Tuesday, 6 September 2011

Paradise Found?

So what is Agile?

At first glance the Agile Manifesto looks like something a bunch of developers came up with after sampling the wrong Kool Aid and discovering the Mommas and the Poppas in their parents record collection, a weird IT version of Das Kapital, power to the developers, transparent management, peace love and mung beans.

What it actually tries to do is put the power and responsibility into the hands of those who are best capable of wielding it and those who are accountable respectively, to remove the traditional blame storm that comes at the end of a project when the Sponsor blames the developers for building the wrong thing and the developers the Sponsor for telling them to.

Generally the fatal error made by all Project Owners is they say what they want you to do not what they are trying to achieve which inevitably leads to project failure as the developers do exactly what they are told not what they know they should. As a developer and project manager I've lost count of the number of times I've said or heard someone in a development team say "Tell us the problem you're trying to solve, not what you want us to do!".

The point of Agile is to go with short sharp iterations that allow you to change direction quickly and easily to get around unforeseen issues. No plan of battle survives first contact with the enemy so the best way to deal with that is to be able to change your plan at short notice and allow the people on the ground to decide how best to get around an obstacle. By allowing the right people to make decisions to reach an outcome rather than defining the steps to get there up front, you get the right solution and this is what Agile allows you to do

So we all started using Agile and lived happily ever after.

Unfortunately it's not that simple...

Thursday, 25 August 2011

The search for something better

Consider a special kind of hell where the demons inflicting the torture suffer as much as the souls damned to receive them. Where every strip of flayed skin and pinch of salt on exposed flesh can be felt by both but the demon is driven to continue regardless.

This is Waterfall

I've used cricket bats, electric chairs, semi-sentient auto cannons and talk back radio.

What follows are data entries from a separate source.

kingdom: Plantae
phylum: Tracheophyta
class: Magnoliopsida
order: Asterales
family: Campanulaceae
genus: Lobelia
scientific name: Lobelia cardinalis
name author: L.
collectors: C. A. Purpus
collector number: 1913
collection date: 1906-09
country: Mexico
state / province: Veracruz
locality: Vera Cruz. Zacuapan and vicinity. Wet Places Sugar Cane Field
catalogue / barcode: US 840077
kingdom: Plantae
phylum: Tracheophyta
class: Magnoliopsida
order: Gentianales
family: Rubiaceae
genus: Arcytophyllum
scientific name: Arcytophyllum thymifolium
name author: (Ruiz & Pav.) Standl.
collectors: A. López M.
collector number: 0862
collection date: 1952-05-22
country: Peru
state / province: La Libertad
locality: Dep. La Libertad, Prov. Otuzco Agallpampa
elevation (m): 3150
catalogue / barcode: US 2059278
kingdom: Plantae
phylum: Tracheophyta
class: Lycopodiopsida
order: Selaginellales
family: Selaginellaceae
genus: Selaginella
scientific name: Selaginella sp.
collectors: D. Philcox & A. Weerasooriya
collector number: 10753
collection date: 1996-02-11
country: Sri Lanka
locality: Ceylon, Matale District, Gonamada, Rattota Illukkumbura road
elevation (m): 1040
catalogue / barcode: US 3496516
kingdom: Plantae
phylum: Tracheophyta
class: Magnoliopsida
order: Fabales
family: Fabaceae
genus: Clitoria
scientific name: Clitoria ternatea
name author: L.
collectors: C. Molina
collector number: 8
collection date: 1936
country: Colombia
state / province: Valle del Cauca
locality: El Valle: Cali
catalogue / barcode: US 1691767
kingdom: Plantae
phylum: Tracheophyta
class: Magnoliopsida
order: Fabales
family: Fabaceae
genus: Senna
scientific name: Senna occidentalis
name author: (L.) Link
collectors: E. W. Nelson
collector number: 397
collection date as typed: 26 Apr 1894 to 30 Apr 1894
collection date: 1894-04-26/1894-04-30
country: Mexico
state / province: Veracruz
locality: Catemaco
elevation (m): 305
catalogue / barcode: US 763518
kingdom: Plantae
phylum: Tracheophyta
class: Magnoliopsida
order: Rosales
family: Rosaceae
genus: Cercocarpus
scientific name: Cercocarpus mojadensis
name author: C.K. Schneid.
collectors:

I've threatened the lives of children and made people sign contracts to hand over their firstborn. My army of the night has grown to the point where it can threaten the world. Some or all of these methods used to be required to get projects over the line and in my darker times I actually enjoyed it but let me tell you, it gets tiring trying to think up new ways to inflict pain no matter what anyone says.

When I was introduced to Agile project methodology it was like a shining light in the darkness. A beacon for all my brothers and sisters, the demons and the sinners both.

"My gods!" I cried. "It's so obvious. Why have I lived this way for so long?!" as I inserted a red hot spike into yet another developer's orifice for the crime of not moving an image three pixels to the left fast enough, Satan himself howling that the yellow wasn't yellow enough and he preferred the design he drew on the napkin three months ago.

It was then that my journey truly began.


Wednesday, 24 August 2011

Project Management

"Doc, as a Project Manager I am responsible for everything and in control of nothing.

Think about that and let me know if you still think my current blood pressure readings are related to my diet, all things considered..."

As a PM you are held accountable for the success or failure of something that you have no direct control over and can only influence through threats or bribes or a combination of the two.

Imagine being strapped in a seat at the back of a plane's cockpit. You can see the ground coming up alarmingly fast, you're yelling at the pilot, pleading with him to pull up but he ignores you.

You beg, promise your weight in gold, priceless jewels but get no response. You threaten to inflict slow torture and painful death to him and all he loves.

Still nothing.

You offer your soul for eternity if he just lifts the stick and pulls you all out of the imminent catastrophe.

Finally exhausted you slump back hoping against hope that you've got through to him.

The pilot gets up, walks past you and exits the cockpit. He shags one of the stewardesses, flicks you a spiderman before parachuting to safety, hopping in another plane and taking off.

The plane crashes horribly with hundreds killed but you amazingly survive.

While being stretchered to an ambulance there's a crowd of onlookers screaming. They want your head, the crash was all your fault, why didn't you do something!